The next day, we and seemingly every Southland media outlet converged on the campus. Administrators kept things close to the vest. Reporters weren't allowed on campus to interview students, even when class wasn't in session, and later we would have a productive discussion with an administrator over our differing interpretations of state law governing media access to public schools.
That evening, our reporters tried to reach Taylor's friends on the track team, in hopes of gaining insight into the youth whose life was tragically cut short.
They either could not be reached or would not talk. One said he couldn't talk to us without first clearing it with his coach. A "gag order" had been issued. Hart's track team was instructed no to talk to the media about the incident. It's one thing to instruct faculty members, and other employees, to direct media inquiries to the administration. But students?
If a high school student wishes to be left alone and doesn't want to talk to the media, he or she can say so. If they don't want to talk, that's perfectly understandable. I wouldn't blame them one bit for telling us to go to hell, as some students did at a candlelight vigil on Wednesday night. They've been through a grievous trauma, and you've got to allow for the fact that they may want to deal with it privately. You just hope they understand that there's no malice on the part of those who are trying to report the news.

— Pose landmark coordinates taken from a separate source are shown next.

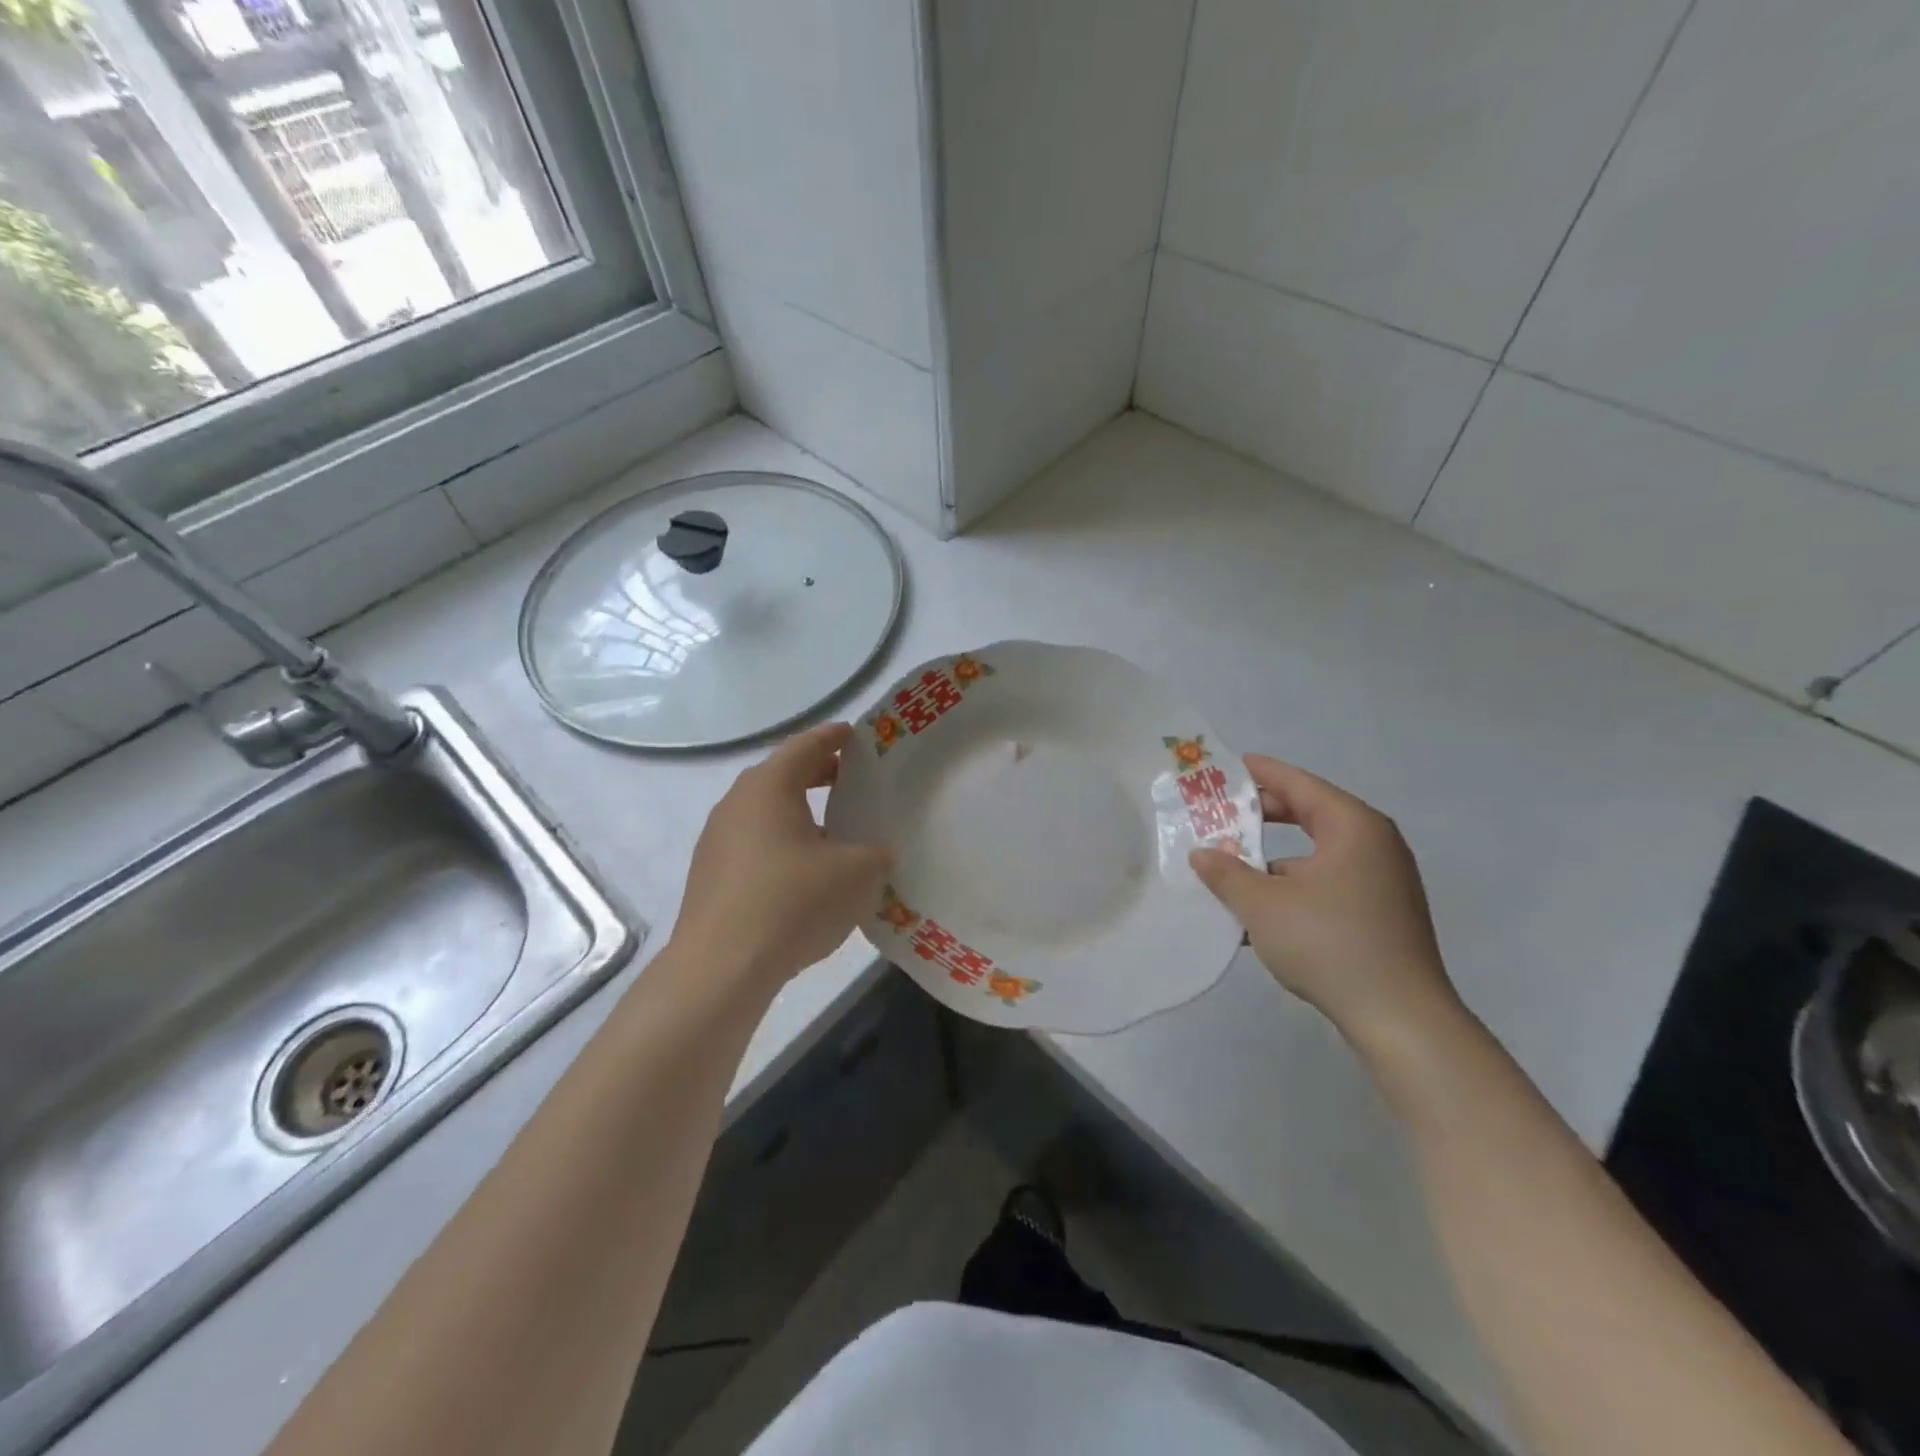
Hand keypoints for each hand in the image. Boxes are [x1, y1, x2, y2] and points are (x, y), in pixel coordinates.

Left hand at [673, 723, 893, 989]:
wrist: (720, 968)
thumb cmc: (792, 903)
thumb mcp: (856, 874)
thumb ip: (877, 854)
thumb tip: (878, 854)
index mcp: (769, 787)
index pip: (805, 746)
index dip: (833, 737)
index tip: (854, 734)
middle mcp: (736, 804)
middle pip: (781, 775)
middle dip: (817, 773)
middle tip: (851, 779)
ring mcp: (717, 841)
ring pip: (765, 812)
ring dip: (799, 812)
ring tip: (832, 828)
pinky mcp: (710, 875)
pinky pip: (753, 843)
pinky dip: (781, 842)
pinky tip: (803, 871)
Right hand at [1189, 755, 1457, 1046]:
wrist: (1400, 1019)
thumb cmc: (1329, 943)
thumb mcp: (1263, 905)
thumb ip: (1227, 873)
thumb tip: (1202, 854)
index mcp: (1353, 826)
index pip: (1298, 784)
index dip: (1259, 774)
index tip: (1225, 767)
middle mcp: (1373, 844)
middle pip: (1308, 815)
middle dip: (1259, 818)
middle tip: (1217, 817)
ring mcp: (1381, 881)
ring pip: (1314, 855)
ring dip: (1271, 861)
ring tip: (1227, 870)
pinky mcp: (1380, 914)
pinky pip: (1325, 884)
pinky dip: (1291, 889)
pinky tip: (1256, 915)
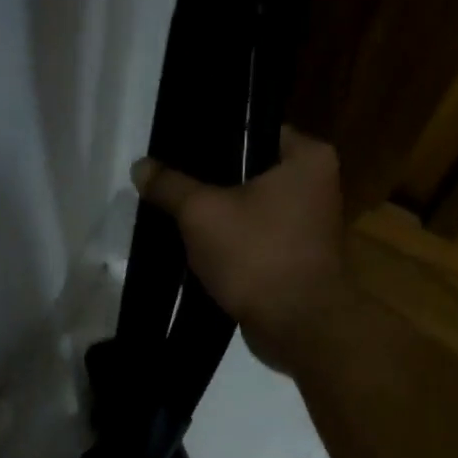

But what kind of message is the administration sending when it tells kids who they can or cannot talk to? Doesn't the First Amendment apply to them?
And what's the motivation? Protecting the kids? From what? From sharing their heartfelt sentiments about their friend and his death? Isn't it up to them to determine whether that process would be dangerous, productive or even cathartic? Or is the real motivation to protect the school, to keep the details of Taylor's death as close to the administration's vest as possible? Since when is it the students' job to protect the interests of the school and/or district?
No one should rush to judgment about the circumstances surrounding Heath Taylor's death. And make no mistake: the administrators and coaches are deeply hurt by this loss. I know they care a ton about the kids. I know they care a ton about Heath Taylor.
But Hart High, a public school, has been a fortress this week. And there are questions to be answered.
I confess. This distracted me. I became aggravated, and my focus was, unfortunately, diverted - for a moment here, a moment there - from the most important, most tragic fact of this story:
Someone's son has died. A promising young life has come to a sudden, unexpected end. Your heart has to go out to the family of Heath Taylor.
Death. I've had it up to here with death.
I caught an all-too-brief break in the action in the middle of the day on Friday, between work and Richard's funeral. I tackled Luc on the living room floor, and he laughed and laughed. He's 19 months old now, old enough that he's got to be in the right mood to be hugged and cuddled. There are times already when he's too cool for that. And if he doesn't get his way, he may cry, proving that he doesn't know how care-free he really is.
I tried to hug him, but he pushed me away. He'd rather play hockey. He went and grabbed his two plastic hockey sticks, and gave me one. We use a real puck on the living room floor, you know. Mommy's home with the chicken pox. She just shakes her head.
We played for a while, then it was almost time for me to go. Luc grabbed his Nerf football and ran into his little Playskool tent that was pitched on the living room floor. I chased him in there, and I tackled him again, and he cackled and laughed.
And I wanted to stop the clocks, freeze that moment, and never let go.
Tim Whyte is the magaging editor of The Signal. His commentary appears on Sundays.